Bunny was becoming more and more adventurous, testing the limits, jumping higher and higher, its little paws thumping around the floor from the glass doors to the warm spot over the boiler, then off in search of more sun. Last night during the wee hours it jumped and climbed, clever and agile, escaping from its pen to scamper in the dark, unfettered by all the annoying humans set on limiting the roaming. This morning the alarm clock went off to send Chase and Harry Porter off to school, and there over the banister at the bottom of a twelve-foot drop crouched a scrap of white fur, so very still and quiet. A pink ear twitched, so we knew it was alive. A whey-faced Abby was ready in minutes and we headed for the nearest animal hospital. Today when the boys got off the bus, I asked, “How was your day?”
“How’s Bunny?”
“Is Bunny . . .?” Their faces anxious, worried for Abby, though they’d rather have their feet scraped than tell her.

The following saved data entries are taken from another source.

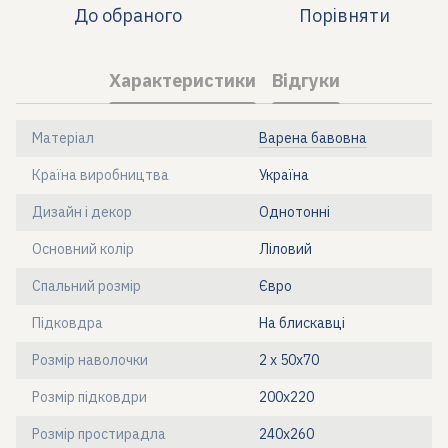
До обраного
Порівняти
Характеристики
Відгуки
Матеріал
Варена бавовна
Країна виробництва
Україна
Дизайн і декор
Однотонні
Основний колір
Ліловий
Спальний розмір
Євро
Підковдра
На блискавці
Розмір наволочки
2 х 50х70
Розмір підковдри
200х220
Розмір простирадла
240х260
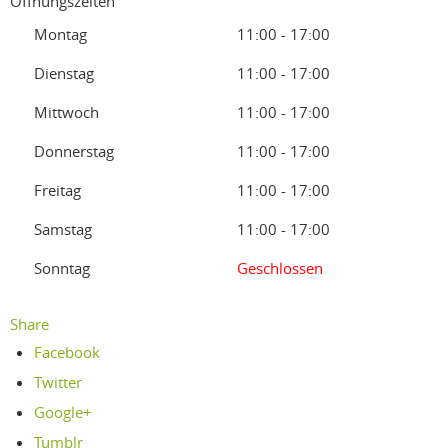
Öffnungszeiten
Montag
11:00 - 17:00
Dienstag
11:00 - 17:00
Mittwoch
11:00 - 17:00
Donnerstag
11:00 - 17:00
Freitag
11:00 - 17:00
Samstag
11:00 - 17:00
Sonntag
Geschlossen
Share
Facebook
Twitter
Google+
Tumblr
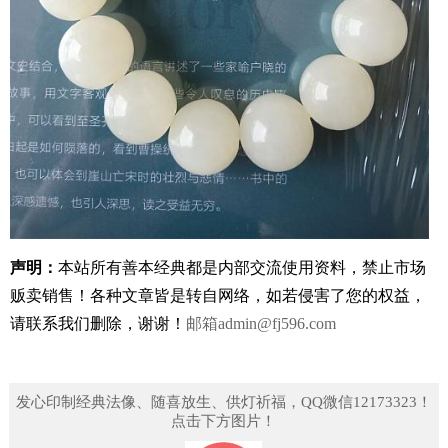
声明：
本站所有善本经典都是内部交流使用资料，禁止市场
贩卖销售！
各种文章皆是转自网络，如若侵害了您的权益，
请联系我们删除，谢谢！
邮箱
admin@fj596.com
发心印制经典法像、随喜放生、供灯祈福，QQ微信12173323！
点击下方图片！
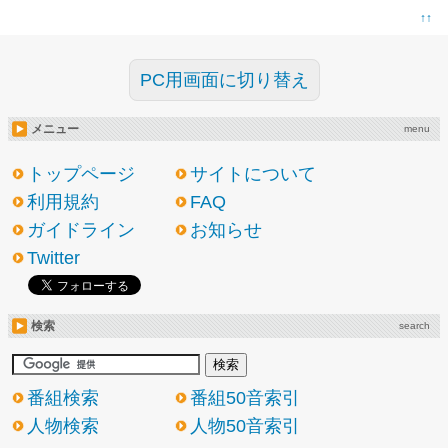
↑↑
PC用画面に切り替え
メニュー
menu
トップページ
サイトについて
利用規約
FAQ
ガイドライン
お知らせ
Twitter
検索
search
番組検索
番組50音索引
人物検索
人物50音索引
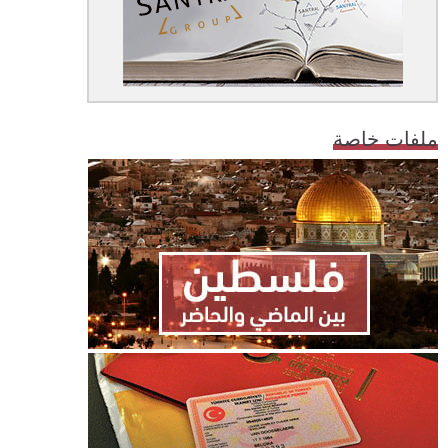
ملفات خاصة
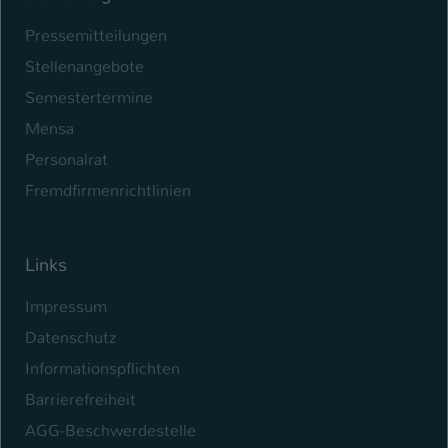
Pressemitteilungen
Stellenangebote
Semestertermine
Mensa
Personalrat
Fremdfirmenrichtlinien
Links
Impressum
Datenschutz
Informationspflichten
Barrierefreiheit
AGG-Beschwerdestelle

Bunny is still with us, injured and slow to hop, but hopefully embarking on a long life. I’ve been keeping an eye on it and thinking about the word “freedom,” a glorious and weighty word which has been thrown around with such reckless intensity that the fine detail has cracked and crumbled off, narrowing the meaning down to “freedom from consequences,” a definition that doesn’t allow us to understand our own Constitution. Today Bunny knows Freedom by its first name, she owns the consequences with the sharp clarity of fractured bones. Maybe Bunnies really are lucky.